Introduction

The response of tumors as measured on imaging is historically one of the oldest biomarkers used in drug discovery and clinical practice. Response has been assessed by measuring tumor burden with a number of surrogates such as unidimensional measurements according to the RECIST criteria1 bidimensional measurements as defined by the World Health Organization2. The purpose of these criteria as well as the modifications to the criteria are twofold; first, to enhance the ability of the biomarker to be prognostic or predictive and/or to improve the accuracy and reproducibility of the biomarker. Tumor burden and change in tumor burden during therapy, as measured at imaging, has been demonstrated to have value as a biomarker3.

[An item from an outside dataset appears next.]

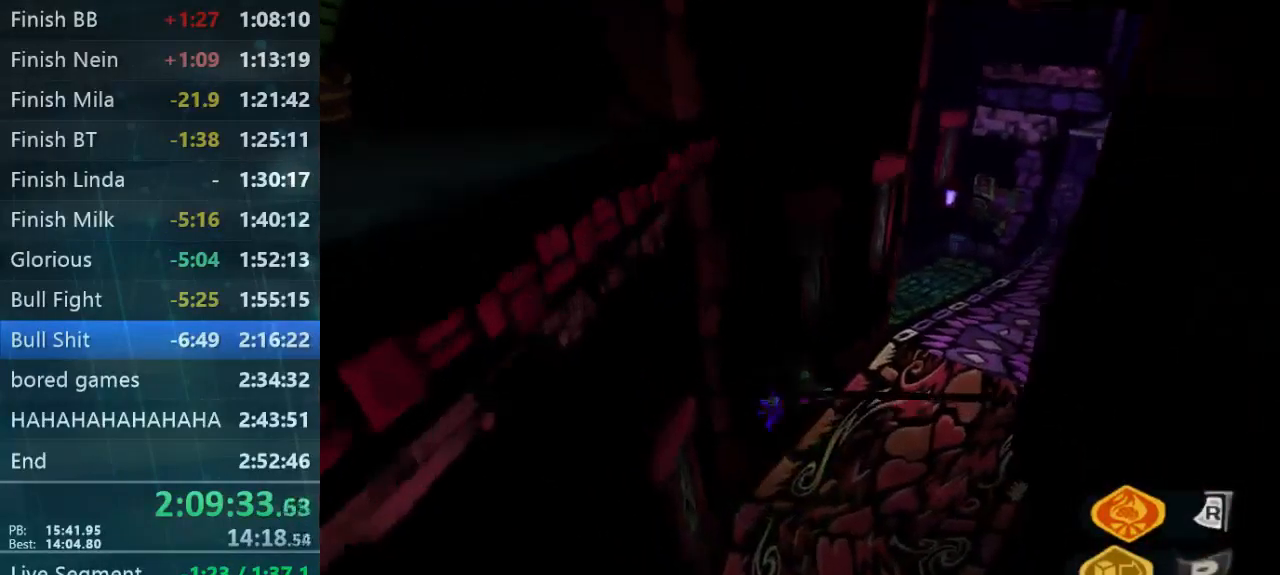
{"dt_ms": 500, "buttons": [], "left_stick": "up-right", "right_stick": "center", "button_events": []}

However, medical imaging can provide more information about the tumor phenotype, beyond volumetric measurements; a process referred to as image-based phenotyping. Medical imaging is intuitively very suitable as a biomarker source to predict treatment response, as it is able to visualize and quantify time series of disease processes in a non-invasive way in individual patients. The characterization of quantitative imaging features which reflect tumor biology, physiology and tumor phenotype is increasingly being explored. Radiomics is the study of these quantitative features and their correlation with tumor phenotypes4,5,6. For example, recent studies have used CT-based radiomic signatures to successfully predict overall survival, disease free survival, and distant metastases in lung cancer4,7,8. Other examples have demonstrated that an imaging feature which could be quantified, for example, the percentage of ground-glass opacity (GGO) volume, is significantly higher in patients with the exon 21 missense mutation than in tumors with other EGFR mutation status9. This is thought be related to the fact that exon 21 missense mutation was significantly more frequent in lepidic predominant adenocarcinomas10. While these quantitative imaging features are under investigation in many cancers for their correlation with tumor phenotype and mutational status there is preliminary evidence to suggest that there may be an association between these features and both clinical outcomes and the underlying genomic signatures in lung cancer4,8,11.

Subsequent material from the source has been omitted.